Borax Crystal Snowflake
What you need:
Boiling water
Borax
1 pipe cleaner
String
Beaker or Mason Jar
Pencil
Scissors
1 tablespoon
What you do:
Take the pipe cleaner and cut it into three equal sections.
Twist together the three sections so that the pipe cleaner creates a six-sided snowflake.
Tie the snowflake with string to the pencil.
Place the pencil and the hanging snowflake over your beaker or mason jar. Make sure when the snowflake hangs, it doesn't touch the bottom.
Take your snowflake out of the jar and fill the jar almost to the top with boiling water.
Start adding 1 tablespoon of Borax to the boiling water, stirring to dissolve after each addition, at a time.
Tip: You want to use 3 tablespoons of Borax per cup of water.
Hang the pipe cleaner snowflake into the jar so that the pencil rests on top of the jar and the snowflake is completely covered with liquid.
Let the snowflake sit overnight and then remove it to see what happened!
Questions to ask:
How did the solution in the jar change overnight?
Where did the most crystals form? What happened to the rest of the precipitated crystals?
What's the science:
Hot water can dissolve more Borax than cold water, creating a saturated or supersaturated solution.
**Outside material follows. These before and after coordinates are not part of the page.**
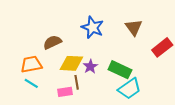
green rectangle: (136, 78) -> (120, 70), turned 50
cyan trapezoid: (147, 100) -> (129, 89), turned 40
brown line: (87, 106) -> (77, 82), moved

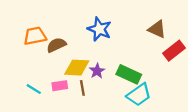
brown triangle: (134, 27) -> (157, 29), moved, turned -30
orange trapezoid: (31, 64) -> (35, 36), moved
pink rectangle: (65, 92) -> (60, 86), moved

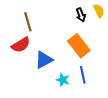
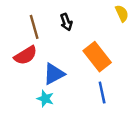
black arrow: (81, 15) -> (66, 22), moved
cyan star: (63, 80) -> (45, 99), moved

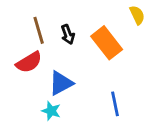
black arrow: (66, 22) -> (68, 34), moved
orange rectangle: (97, 57) -> (107, 43), moved

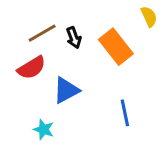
brown line: (39, 30) -> (42, 33), turned 76
cyan star: (51, 111) -> (44, 129), moved

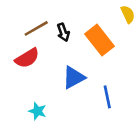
blue triangle: (66, 90) -> (74, 78), moved

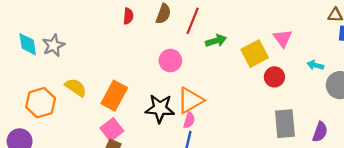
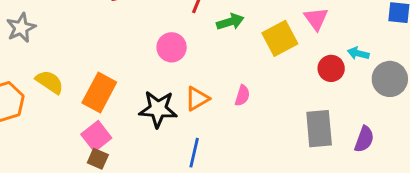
red circle: (274, 77) -> (331, 68), moved
orange triangle: (190, 100) -> (197, 99), size x0.7
pink semicircle: (189, 120) -> (242, 96), moved

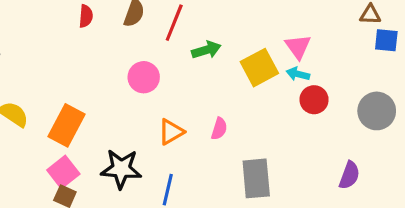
cyan arrow: (358, 53) -> (298, 74), moved
black star: (158, 109) -> (121, 169), moved
gray rectangle: (319, 129) -> (256, 178), moved

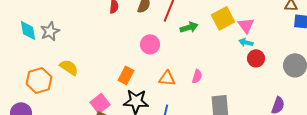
yellow square: (259, 68) -> (223, 18), moved
orange rectangle: (67, 125) -> (126, 75), moved, size x0.7
orange triangle: (171, 132) -> (167, 78), turned 36

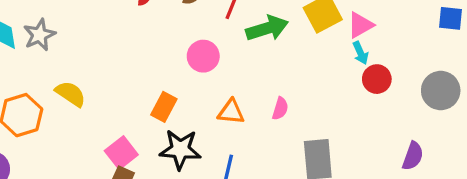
pink triangle: (246, 25) -> (360, 25), turned 36
green arrow: (189, 27) -> (267, 28), size x1.4
cyan arrow: (246, 42) -> (360, 53), turned -128

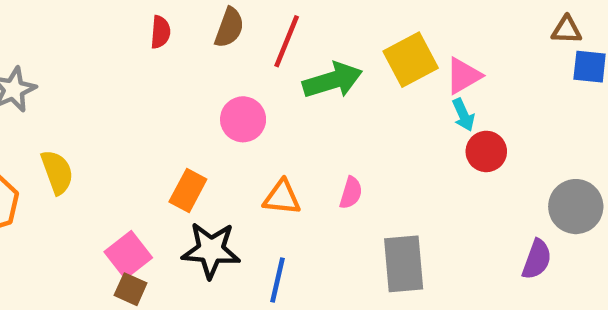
gray circle: (441, 91) -> (576, 207), moved
yellow semicircle: (71, 94) -> (57, 172), turned 36

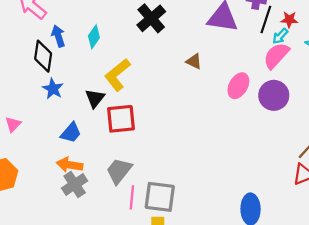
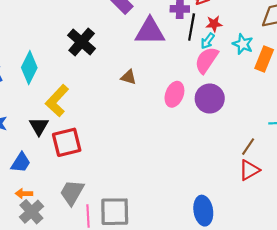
cyan diamond: (94, 37) -> (29, 68), size x1.4
orange arrow: (70, 165) -> (24, 194), size x0.7

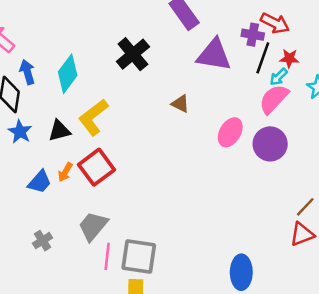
black triangle: (39, 126) -> (59, 131), moved, turned 36
red square: (67, 142) -> (96, 167), turned -32
orange arrow: (24, 194) -> (65, 172), moved, turned -70
gray cross: (31, 212) -> (43, 241), size x0.7

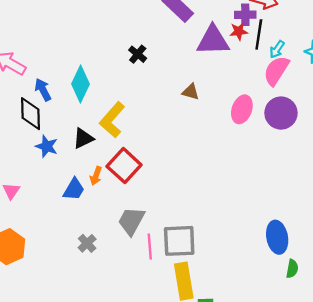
black cross: (133, 54) -> (138, 54), size x0.6
red star: (289, 58) -> (239, 31), moved

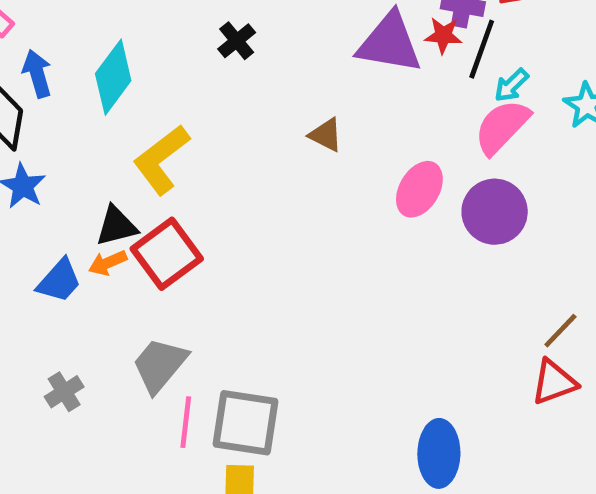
black triangle: (83, 138) -> (116, 226), moved
orange arrow: (96, 176) -> (108, 263), turned 36

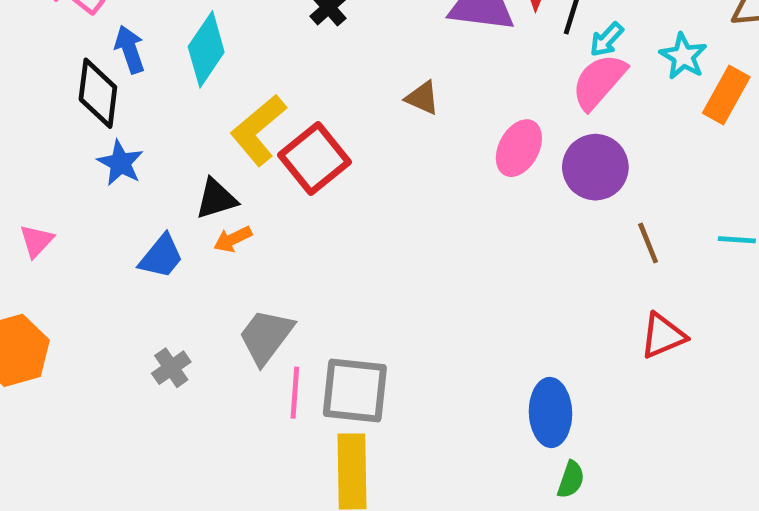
red square: (167, 254) -> (314, 158), moved
orange arrow: (108, 263) -> (233, 239), moved
brown line: (560, 331) -> (648, 243), moved, turned -63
Heating the water gives the water molecules more energy, allowing them to move farther apart and make more room for the dissolved Borax molecules to spread out. When the water cools, there is not enough room for all of the dissolved Borax anymore so the excess Borax molecules precipitate out and arrange themselves into a solid crystal structure on the surface of the pipe cleaner.